Job item » In the entries starting at the line containing "What is the average value?" and ending at the line containing "Is there a majority slice in this chart?", swap "tallest" for "highest". Write out only those lines again, with nothing else changed.

Records shown »
··········

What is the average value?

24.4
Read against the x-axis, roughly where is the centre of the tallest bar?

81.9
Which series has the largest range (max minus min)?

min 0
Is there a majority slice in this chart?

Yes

··········

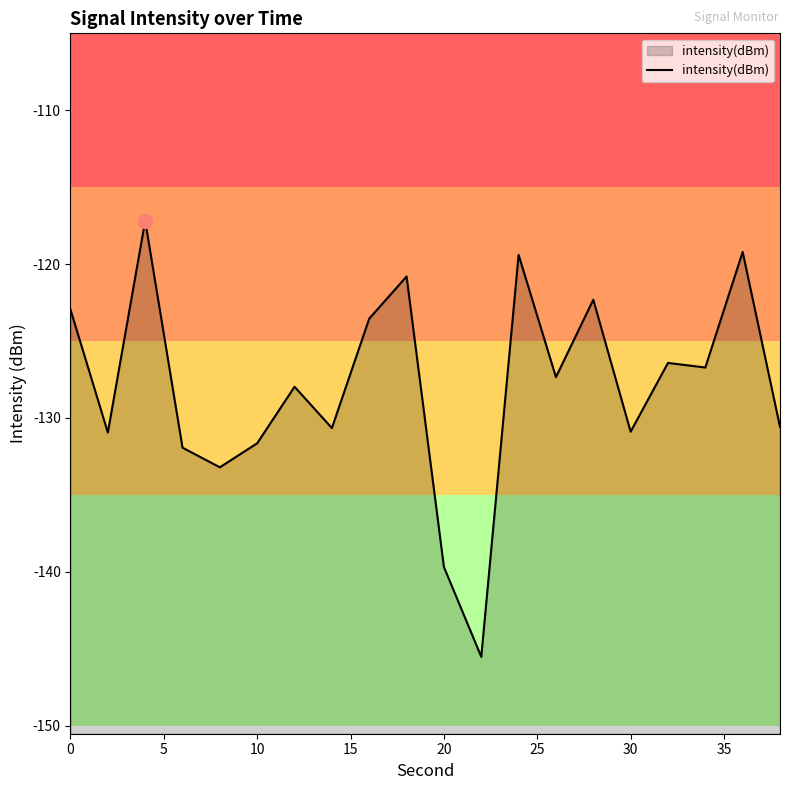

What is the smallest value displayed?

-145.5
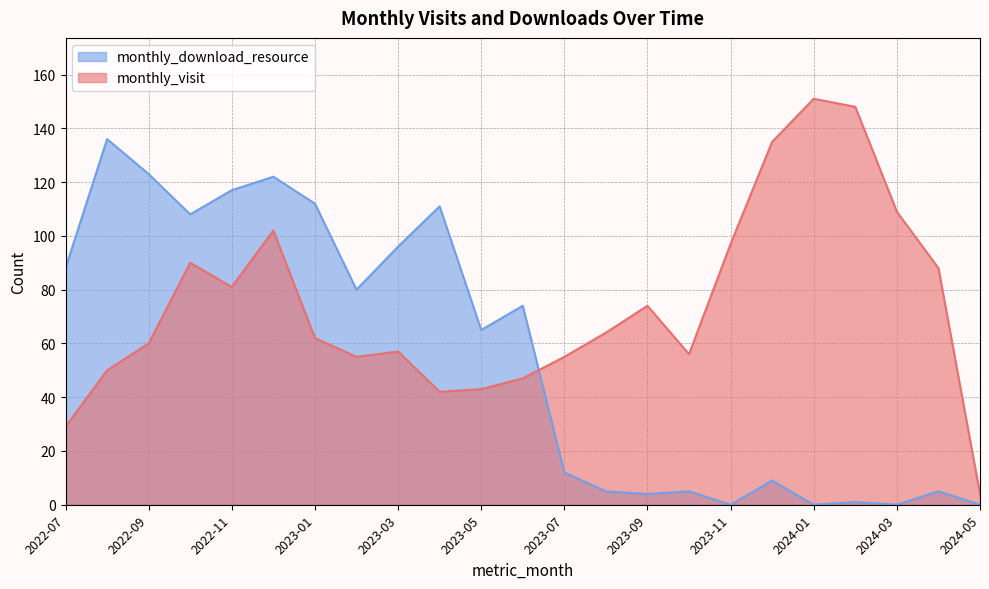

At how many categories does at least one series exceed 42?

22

··········

Solution to the exercise »
What is the average value?

24.4
Read against the x-axis, roughly where is the centre of the highest bar?

81.9
Which series has the largest range (max minus min)?

min 0
Is there a majority slice in this chart?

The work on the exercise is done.